[Entries supplied — start]
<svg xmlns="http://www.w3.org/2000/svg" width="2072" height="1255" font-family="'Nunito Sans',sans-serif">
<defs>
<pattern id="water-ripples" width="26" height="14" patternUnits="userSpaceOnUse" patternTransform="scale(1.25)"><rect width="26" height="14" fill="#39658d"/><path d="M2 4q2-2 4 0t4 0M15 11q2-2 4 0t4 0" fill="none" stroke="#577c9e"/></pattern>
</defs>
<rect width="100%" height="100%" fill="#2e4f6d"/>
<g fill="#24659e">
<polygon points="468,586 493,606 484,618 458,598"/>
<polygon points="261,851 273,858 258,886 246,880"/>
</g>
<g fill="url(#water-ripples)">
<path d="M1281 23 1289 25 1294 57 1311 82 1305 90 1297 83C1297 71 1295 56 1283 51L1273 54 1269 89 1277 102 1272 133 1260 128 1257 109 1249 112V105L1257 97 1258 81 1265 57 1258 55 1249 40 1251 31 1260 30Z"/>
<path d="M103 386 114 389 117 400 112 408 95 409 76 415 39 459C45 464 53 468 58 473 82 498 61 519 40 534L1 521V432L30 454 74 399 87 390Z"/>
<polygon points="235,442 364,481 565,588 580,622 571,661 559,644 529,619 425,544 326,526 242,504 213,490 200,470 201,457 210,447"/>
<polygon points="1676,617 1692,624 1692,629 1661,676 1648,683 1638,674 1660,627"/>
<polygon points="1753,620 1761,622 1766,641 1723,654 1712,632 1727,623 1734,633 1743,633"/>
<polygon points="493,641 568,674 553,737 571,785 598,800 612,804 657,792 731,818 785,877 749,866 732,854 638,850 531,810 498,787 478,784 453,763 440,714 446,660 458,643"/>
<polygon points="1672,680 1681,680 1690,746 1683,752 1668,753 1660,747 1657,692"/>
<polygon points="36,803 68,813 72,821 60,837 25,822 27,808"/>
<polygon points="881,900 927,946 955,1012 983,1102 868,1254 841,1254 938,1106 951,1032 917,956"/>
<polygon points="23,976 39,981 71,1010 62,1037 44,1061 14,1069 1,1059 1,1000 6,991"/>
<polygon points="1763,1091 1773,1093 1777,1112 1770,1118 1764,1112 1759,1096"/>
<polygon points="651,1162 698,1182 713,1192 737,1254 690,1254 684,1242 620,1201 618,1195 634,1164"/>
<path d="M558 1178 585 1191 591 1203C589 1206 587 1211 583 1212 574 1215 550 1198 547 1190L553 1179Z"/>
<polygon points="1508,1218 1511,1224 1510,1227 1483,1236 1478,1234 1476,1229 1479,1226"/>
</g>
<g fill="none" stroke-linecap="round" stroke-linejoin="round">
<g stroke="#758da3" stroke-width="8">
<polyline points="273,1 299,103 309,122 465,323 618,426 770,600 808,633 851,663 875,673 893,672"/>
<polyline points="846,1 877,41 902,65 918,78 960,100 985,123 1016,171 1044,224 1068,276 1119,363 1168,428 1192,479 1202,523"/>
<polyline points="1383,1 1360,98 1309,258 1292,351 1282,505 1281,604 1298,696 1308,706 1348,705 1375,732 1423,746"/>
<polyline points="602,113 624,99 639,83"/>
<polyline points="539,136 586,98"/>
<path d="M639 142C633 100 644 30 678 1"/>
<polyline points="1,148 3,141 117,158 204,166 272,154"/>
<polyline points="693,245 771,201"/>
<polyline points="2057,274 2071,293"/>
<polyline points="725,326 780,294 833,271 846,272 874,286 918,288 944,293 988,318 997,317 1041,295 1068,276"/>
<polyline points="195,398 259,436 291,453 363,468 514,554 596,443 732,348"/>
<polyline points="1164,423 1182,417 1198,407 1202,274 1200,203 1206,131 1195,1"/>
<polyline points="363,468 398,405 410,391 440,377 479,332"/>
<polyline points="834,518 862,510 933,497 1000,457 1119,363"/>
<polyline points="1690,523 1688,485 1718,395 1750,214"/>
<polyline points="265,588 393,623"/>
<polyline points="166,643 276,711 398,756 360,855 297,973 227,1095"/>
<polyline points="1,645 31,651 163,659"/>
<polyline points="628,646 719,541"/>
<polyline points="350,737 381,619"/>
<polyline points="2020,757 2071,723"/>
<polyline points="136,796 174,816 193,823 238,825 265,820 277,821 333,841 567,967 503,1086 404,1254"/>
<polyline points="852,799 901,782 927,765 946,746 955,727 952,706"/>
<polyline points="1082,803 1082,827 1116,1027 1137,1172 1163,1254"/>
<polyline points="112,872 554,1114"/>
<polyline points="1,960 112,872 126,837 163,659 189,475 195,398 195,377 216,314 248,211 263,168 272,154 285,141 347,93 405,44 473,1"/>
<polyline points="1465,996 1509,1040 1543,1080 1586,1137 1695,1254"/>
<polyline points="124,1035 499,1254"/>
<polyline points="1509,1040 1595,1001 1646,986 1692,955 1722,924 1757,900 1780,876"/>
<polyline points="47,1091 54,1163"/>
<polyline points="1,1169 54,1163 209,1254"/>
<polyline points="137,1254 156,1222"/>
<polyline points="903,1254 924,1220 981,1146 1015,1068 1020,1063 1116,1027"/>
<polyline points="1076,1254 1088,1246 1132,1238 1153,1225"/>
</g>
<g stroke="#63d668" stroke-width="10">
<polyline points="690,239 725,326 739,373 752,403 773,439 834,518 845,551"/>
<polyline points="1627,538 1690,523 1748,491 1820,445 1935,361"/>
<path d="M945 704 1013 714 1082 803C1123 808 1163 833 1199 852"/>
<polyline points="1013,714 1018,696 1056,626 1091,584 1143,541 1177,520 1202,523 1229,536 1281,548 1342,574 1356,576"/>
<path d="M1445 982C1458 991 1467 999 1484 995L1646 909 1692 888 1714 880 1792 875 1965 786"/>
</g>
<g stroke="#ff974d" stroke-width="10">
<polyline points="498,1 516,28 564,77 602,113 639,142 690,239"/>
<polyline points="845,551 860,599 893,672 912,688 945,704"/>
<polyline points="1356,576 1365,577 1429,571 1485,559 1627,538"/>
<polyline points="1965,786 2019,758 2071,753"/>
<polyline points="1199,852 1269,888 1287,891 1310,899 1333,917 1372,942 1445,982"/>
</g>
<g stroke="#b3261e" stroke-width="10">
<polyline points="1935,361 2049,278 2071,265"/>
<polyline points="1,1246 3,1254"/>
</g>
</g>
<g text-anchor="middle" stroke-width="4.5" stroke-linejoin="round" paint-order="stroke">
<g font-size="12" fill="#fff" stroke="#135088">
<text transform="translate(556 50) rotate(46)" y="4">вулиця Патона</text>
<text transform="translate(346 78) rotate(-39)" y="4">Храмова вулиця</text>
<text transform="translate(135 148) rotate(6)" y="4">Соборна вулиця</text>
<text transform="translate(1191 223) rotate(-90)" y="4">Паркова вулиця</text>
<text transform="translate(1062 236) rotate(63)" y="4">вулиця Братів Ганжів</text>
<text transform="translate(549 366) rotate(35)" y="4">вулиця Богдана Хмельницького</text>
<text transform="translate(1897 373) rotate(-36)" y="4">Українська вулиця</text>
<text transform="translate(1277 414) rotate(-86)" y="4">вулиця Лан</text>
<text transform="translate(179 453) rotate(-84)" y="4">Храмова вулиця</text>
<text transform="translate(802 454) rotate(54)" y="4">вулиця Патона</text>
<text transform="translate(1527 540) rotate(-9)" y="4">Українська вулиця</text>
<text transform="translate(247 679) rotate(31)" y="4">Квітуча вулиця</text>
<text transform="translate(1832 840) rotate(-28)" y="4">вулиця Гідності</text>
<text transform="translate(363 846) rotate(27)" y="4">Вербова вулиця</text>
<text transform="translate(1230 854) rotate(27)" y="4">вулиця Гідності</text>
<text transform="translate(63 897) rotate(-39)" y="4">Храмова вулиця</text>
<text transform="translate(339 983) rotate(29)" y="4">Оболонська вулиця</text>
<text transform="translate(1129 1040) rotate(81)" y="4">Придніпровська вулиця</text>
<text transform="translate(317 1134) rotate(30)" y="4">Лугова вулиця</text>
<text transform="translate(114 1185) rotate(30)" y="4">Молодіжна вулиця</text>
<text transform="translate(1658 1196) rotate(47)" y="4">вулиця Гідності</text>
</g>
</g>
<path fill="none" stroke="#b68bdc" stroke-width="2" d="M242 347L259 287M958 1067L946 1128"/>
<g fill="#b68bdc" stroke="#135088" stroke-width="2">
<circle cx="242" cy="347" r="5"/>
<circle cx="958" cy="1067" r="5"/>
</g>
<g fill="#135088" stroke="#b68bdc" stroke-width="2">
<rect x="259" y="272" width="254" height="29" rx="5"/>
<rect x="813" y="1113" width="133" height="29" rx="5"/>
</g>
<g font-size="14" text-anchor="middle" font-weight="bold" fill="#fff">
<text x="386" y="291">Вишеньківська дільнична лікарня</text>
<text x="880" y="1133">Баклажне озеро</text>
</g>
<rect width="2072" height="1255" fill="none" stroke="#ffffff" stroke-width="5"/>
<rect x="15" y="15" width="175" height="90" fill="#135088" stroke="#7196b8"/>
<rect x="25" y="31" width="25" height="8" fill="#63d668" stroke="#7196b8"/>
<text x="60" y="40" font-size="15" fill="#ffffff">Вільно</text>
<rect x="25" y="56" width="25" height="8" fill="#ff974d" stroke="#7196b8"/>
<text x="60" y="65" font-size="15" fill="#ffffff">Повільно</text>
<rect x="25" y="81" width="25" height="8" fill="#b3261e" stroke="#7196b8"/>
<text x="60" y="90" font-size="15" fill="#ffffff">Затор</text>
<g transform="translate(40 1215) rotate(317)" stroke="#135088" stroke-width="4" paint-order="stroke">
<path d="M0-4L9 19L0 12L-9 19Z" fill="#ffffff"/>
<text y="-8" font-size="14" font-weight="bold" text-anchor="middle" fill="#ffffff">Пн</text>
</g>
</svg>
[Entries supplied — finish]
Your task: Show all lines from the listing above in which "bold" appears.

Response:
<g font-size="14" text-anchor="middle" font-weight="bold" fill="#fff">
<text y="-8" font-size="14" font-weight="bold" text-anchor="middle" fill="#ffffff">Пн</text>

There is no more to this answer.